“Granted, I saw that too,” he agreed before turning his eyes on his sister. “Margaret, do calm yourself a little. You’ll make yourself ill.”
“I just do not see why our cousin has to be here all the time,” she argued pointedly, talking as though Penelope weren’t there at all.
“I live here,” Penelope said with feeling and clenched her fists together.
“It is our home now.” Margaret whipped her head around. Penelope was ready to argue, yet the words died in her throat. The reminder that she no longer had a right to live there, all because her father was gone, made tears spring to her eyes.
“Margaret, please,” Adam said, stepping forward. “Give me a minute with our cousin. Go practice your piano again if you must.”
Margaret clearly didn’t take kindly to being dismissed, but finding no argument against it, she left, making good measure to lift her chin higher in the air and flounce away with anger in every step.
Penelope was having to hold her breath in the effort to stop her tears from coming. The thing that broke down her resilience was hearing the drawing room door bang in the distance. The moment the tears started, Adam moved toward her and took her hands.
“I- I’m sorry, Adam,” she stammered softly through her tears.
“You never need to apologize to me,” he said just as gently, pressing their palms together comfortingly. “I know it sounds a ridiculous thing to say, but if you can, ignore Margaret.”
“Ignore her?” Penelope repeated in amazement. “She will always dislike me, won’t she? I have never even done anything to her, except now I live in a house she deems is yours and hers.”
“This was your home, cousin,” he said, walking closer toward her. “It will always be your home for as long as you want it. Rest assured of that.”
She smiled up at him through her tears, gazing at her cousin. In truth, she didn’t know how she would have coped without him ever since the loss of her father and his. He had been a rock of strength.

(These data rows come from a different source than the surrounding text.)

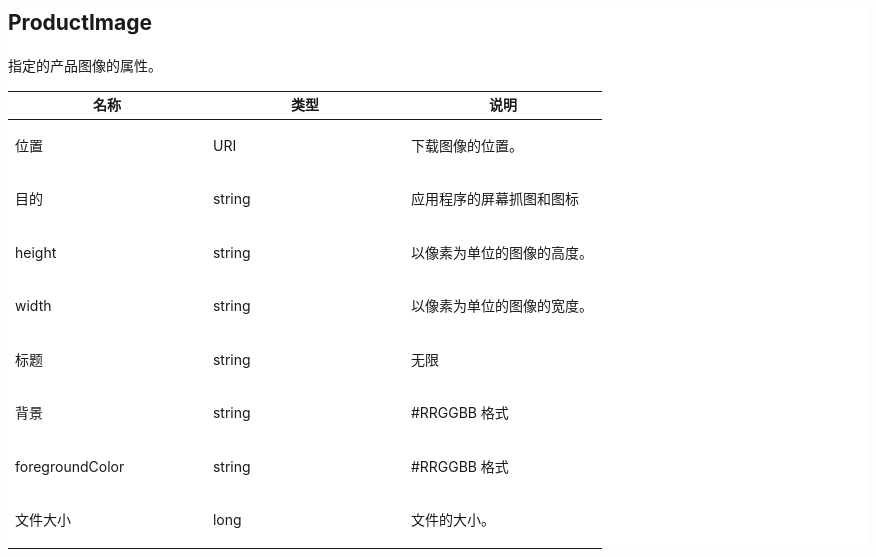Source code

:  

## <a name="productimage"></a>ProductImage


指定的产品图像的属性。

<table>
<colgroup>
<col width="33%" />
<col width="33%" />
<col width="33%" />
</colgroup>
<thead>
<tr class="header">
<th>名称</th>
<th>类型</th>
<th>说明</th>
</tr>
</thead>
<tbody>
<tr class="odd">
<td><p>位置</p></td>
<td><p>URI</p></td>
<td><p>下载图像的位置。</p></td>
</tr>
<tr class="even">
<td><p>目的</p></td>
<td><p>string</p></td>
<td><p>应用程序的屏幕抓图和图标</p></td>
</tr>
<tr class="odd">
<td><p>height</p></td>
<td><p>string</p></td>
<td><p>以像素为单位的图像的高度。</p></td>
</tr>
<tr class="even">
<td><p>width</p></td>
<td><p>string</p></td>
<td><p>以像素为单位的图像的宽度。</p></td>
</tr>
<tr class="odd">
<td><p>标题</p></td>
<td><p>string</p></td>
<td><p>无限</p></td>
</tr>
<tr class="even">
<td><p>背景</p></td>
<td><p>string</p></td>
<td><p>#RRGGBB 格式</p></td>
</tr>
<tr class="odd">
<td><p>foregroundColor</p></td>
<td><p>string</p></td>
<td><p>#RRGGBB 格式</p></td>
</tr>
<tr class="even">
<td><p>文件大小</p></td>
<td><p>long</p></td>
<td><p>文件的大小。</p></td>
</tr>
</tbody>
</table>
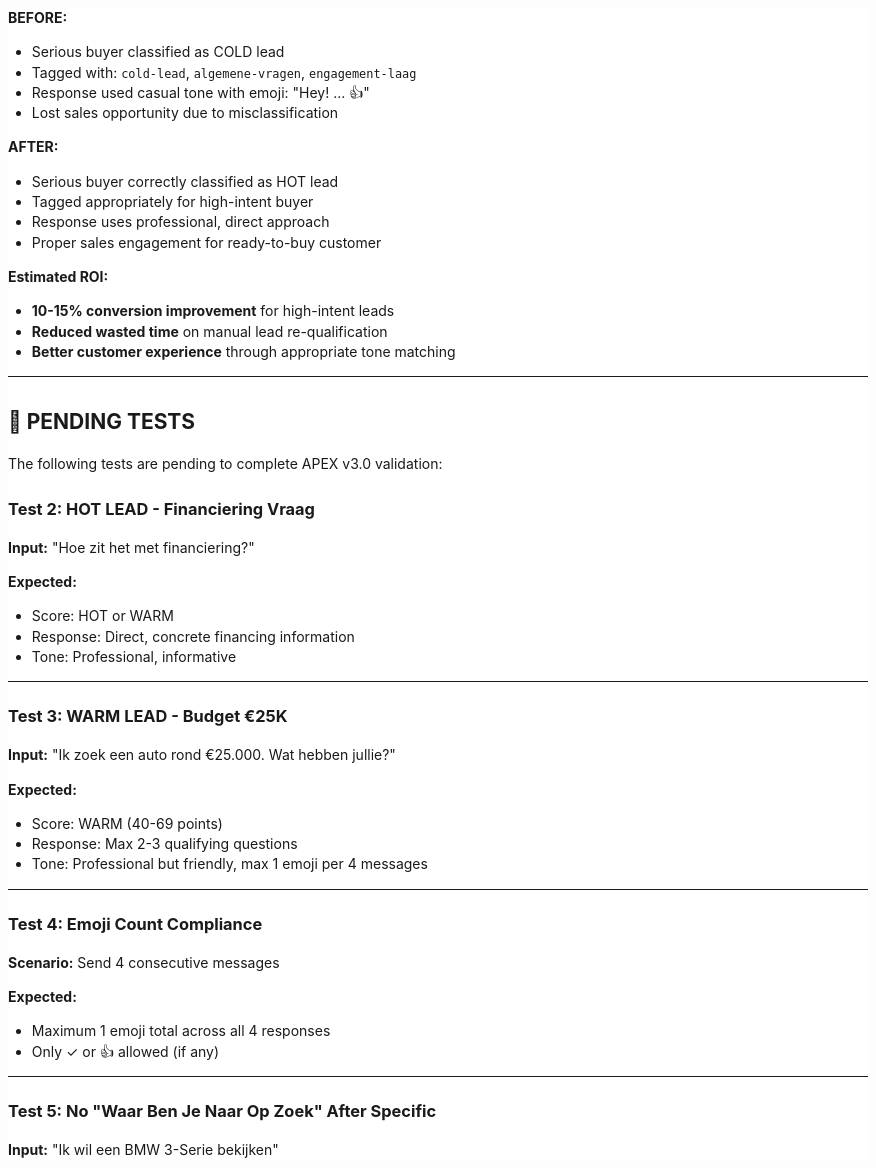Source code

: **BEFORE:**
- Serious buyer classified as COLD lead
- Tagged with: `cold-lead`, `algemene-vragen`, `engagement-laag`
- Response used casual tone with emoji: "Hey! ... 👍"
- Lost sales opportunity due to misclassification

**AFTER:**
- Serious buyer correctly classified as HOT lead
- Tagged appropriately for high-intent buyer
- Response uses professional, direct approach
- Proper sales engagement for ready-to-buy customer

**Estimated ROI:**
- **10-15% conversion improvement** for high-intent leads
- **Reduced wasted time** on manual lead re-qualification
- **Better customer experience** through appropriate tone matching

---

## 🧪 PENDING TESTS

The following tests are pending to complete APEX v3.0 validation:

### **Test 2: HOT LEAD - Financiering Vraag**
**Input:** "Hoe zit het met financiering?"

**Expected:**
- Score: HOT or WARM
- Response: Direct, concrete financing information
- Tone: Professional, informative

---

### **Test 3: WARM LEAD - Budget €25K**
**Input:** "Ik zoek een auto rond €25.000. Wat hebben jullie?"

**Expected:**
- Score: WARM (40-69 points)
- Response: Max 2-3 qualifying questions
- Tone: Professional but friendly, max 1 emoji per 4 messages

---

### **Test 4: Emoji Count Compliance**
**Scenario:** Send 4 consecutive messages

**Expected:**
- Maximum 1 emoji total across all 4 responses
- Only ✓ or 👍 allowed (if any)

---

### **Test 5: No "Waar Ben Je Naar Op Zoek" After Specific**
**Input:** "Ik wil een BMW 3-Serie bekijken"
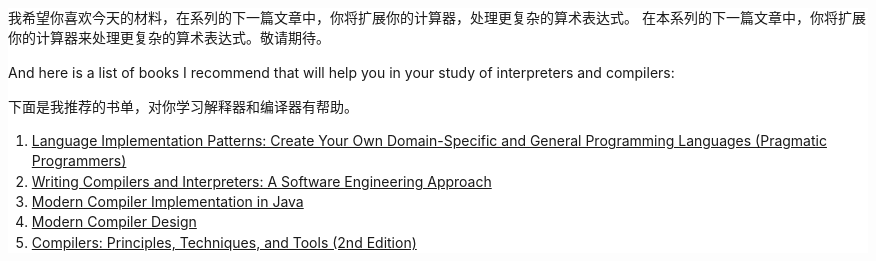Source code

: 我希望你喜欢今天的材料，在系列的下一篇文章中，你将扩展你的计算器，处理更复杂的算术表达式。
在本系列的下一篇文章中，你将扩展你的计算器来处理更复杂的算术表达式。敬请期待。

And here is a list of books I recommend that will help you in your study of interpreters and compilers:

下面是我推荐的书单，对你学习解释器和编译器有帮助。

1. [Language Implementation Patterns: Create Your Own Domain-Specific and General Programming Languages (Pragmatic Programmers)](https://www.amazon.com/gp/product/193435645X/ref=as_li_tl?ie=UTF8&camp=1789&creative=9325&creativeASIN=193435645X&linkCode=as2&tag=russblo0b-20&linkId=MP4DCXDV6DJMEJBL)
2. [Writing Compilers and Interpreters: A Software Engineering Approach](https://www.amazon.com/gp/product/0470177071/ref=as_li_tl?ie=UTF8&camp=1789&creative=9325&creativeASIN=0470177071&linkCode=as2&tag=russblo0b-20&linkId=UCLGQTPIYSWYKRRM)
3. [Modern Compiler Implementation in Java](https://www.amazon.com/gp/product/052182060X/ref=as_li_tl?ie=UTF8&camp=1789&creative=9325&creativeASIN=052182060X&linkCode=as2&tag=russblo0b-20&linkId=ZSKKZMV7YWR22NMW)
4. [Modern Compiler Design](https://www.amazon.com/gp/product/1461446988/ref=as_li_tl?ie=UTF8&camp=1789&creative=9325&creativeASIN=1461446988&linkCode=as2&tag=russblo0b-20&linkId=PAXWJP5WCPZ7RKRD)
5. [Compilers: Principles, Techniques, and Tools (2nd Edition)](https://www.amazon.com/gp/product/0321486811/ref=as_li_tl?ie=UTF8&camp=1789&creative=9325&creativeASIN=0321486811&linkCode=as2&tag=russblo0b-20&linkId=GOEGDQG4HIHU56FQ)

With dark blond hair and eyes so dark that they were almost black, he was quite a handsome man with that depth to his eyes, but it was the friendliness of his smile that always made her feel safe.
“I do not know what I would have done without you, Adam,” she whispered through her tears.
“You never need to wonder that.” He stepped toward her again until they were very close indeed with her palms pressed in his. “Now, I wish I could stay with you, but I have a pressing engagement I cannot avoid.”
“You cannot stay behind just because I am shedding a few tears,” she said, loosening one of her hands from his and pressing the back of her wrist to her eyes in an effort to stop the tears.
“Ask me to, and I will. I give you my word on that.”
“You are truly kind,” she replied and looked up to him, sniffing once more to stop her tears. “There. I’m all better now. Please, go; enjoy your evening.”
“As you wish,” he said, stepping back and releasing her hand. “If Margaret gives you any more trouble, just tell me. You know I won’t stand for any of it.”
“I know,” she said.
“It feels odd to me too, going to events now that both of our fathers are gone.” He offered a comforting sad sort of smile that she shared before he slipped out of the door, giving her one last wave that she returned.
Once he was gone, and the butler closed the door behind him, Penelope turned away, unable to look the butler in the eye. She walked down the hallway until she drew level with her father’s painting and lifted her gaze to it.
The last Earl of Larson was a regal man indeed. Possessing the same light brown hair as her own, it was coiffed neatly back with a rather full cravat framing what was becoming the chubbiness of his cheeks in his growing age. Yet he was not old. Nor was he ill. He was wrenched from the world much sooner than he should have been.
Feeling the grief overtake her again, Penelope turned away from the painting and walked quickly through the corridor, heading back to the library in the hope that she wouldn’t meet Margaret again. As she took up her place in the window seat and retrieved her book, pulling it into her lap, she couldn’t concentrate on the words. She was thinking far too much of her father now, and her uncle, as well as the accident that had taken them both.
Why did they have to die in that carriage accident?
Chapter Five
“Asher, you are not making any sense,” Dorian said as the carriage pulled through Covent Garden.
“It’s a very simple question,” Asher contended, shrugging as though it were no big deal. “Do you know a lady of that description?”
Clearly a little frustrated, Dorian sat back on the carriage bench opposite Asher and tipped his head back. “Describe her again.”
“Short, petite, green eyes, light brown hair, very pretty smile, and a delicacy to her features,” Asher related, listing off the attributes of the lady he had kissed in the garden the night before and had not yet stopped thinking about. “She was wearing a green dress last night.”
“No, can’t say that I know her,” Dorian responded, lowering his chin again.